Demokrasi Dikuasai Elit dan Pemodal, Imbasnya Korupsi Merajalela

Pada hakikatnya dalam demokrasi itu, rakyat memilih untuk wakilnya sesuai dengan keinginan. Realitanya suara rakyat diberikan ke elit politik dan diserahkan kepada elit lainya dan para penguasa politik. Kondisis itu membuat demokrasi melahirkan oligar-oligar baru dan membentuk oligarki.


"Kalau dari rakyat untuk rakyat seharusnya tidak ada ambang batas. Adanya ambang batas 20 persen menandakan demokrasi itu bukan untuk rakyat tapi sesuai dengan keinginan partai politik. Itulah yang menimbulkan oligarki.
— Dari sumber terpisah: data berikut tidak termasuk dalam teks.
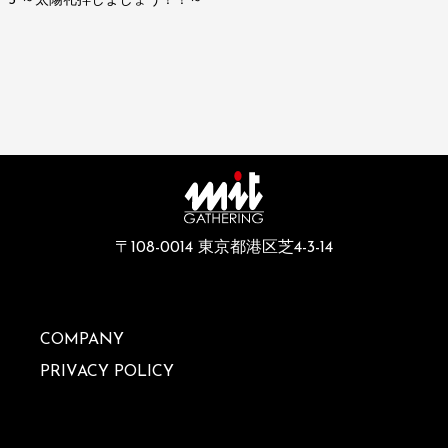
3 ～太陽礼拝しましょう！！～
〒108-0014 東京都港区芝4-3-14
COMPANY
PRIVACY POLICY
Harusnya banyak calon sehingga rakyat bisa tahu siapa yang dia pilih," ungkap Prof Musni Umar, aktivis pergerakan yang kini menjadi Rektor Universitas Ibnu Chaldun dalam diskusi virtual bareng Bang Ruslan dengan tema Merumuskan Presiden Pilihan Rakyat Di Masa Depan, Kamis (27/08/2020).

Sosiolog ini juga mengatakan, adanya ambang batas membuat kebebasan rakyat dalam berdemokrasi dibatasi dan mereka dipaksa untuk memilih. Kondisi itu diperparah dengan politik uang sehingga banyak menimbulkan pratek korupsi.

"Indonesia makin terpuruk karena rakyat tidak dapat apa-apa dari sistem demokrasi yang sekarang ini. Kalau ambang batas dihapuskan, akan banyak pilihan bagi rakyat untuk mendapatkan yang terbaik. Sekarang ini kita dipaksa untuk memilih dengan politik uang, sehingga membuat demokrasi kita berbiaya mahal," ungkap Musni.

Masalahnya Parpol yang kini telah menjadi Parpol komersial pasti tidak mau kalau presiden treshold dihapuskan. Sehingga cara yang dilakukan adalah harus dipaksa agar ambang batas ini dihapus dengan cara unjuk rasa, perbanyak gelar diskusi, pemberitaan yang masif. Disinilah peran media sangat penting dalam demokrasi.

"Saat ini korupsi merajalela karena siapa yang ingin jadi kepala daerah harus menyogok, suap menyuap. Jadi tidak ada yang tidak mungkin, nol ambang batas. Tingginya ambang batas, menimbulkan dampak karena biaya demokrasi sangat tinggi karena harus membayar Parpol, money politic," jelasnya.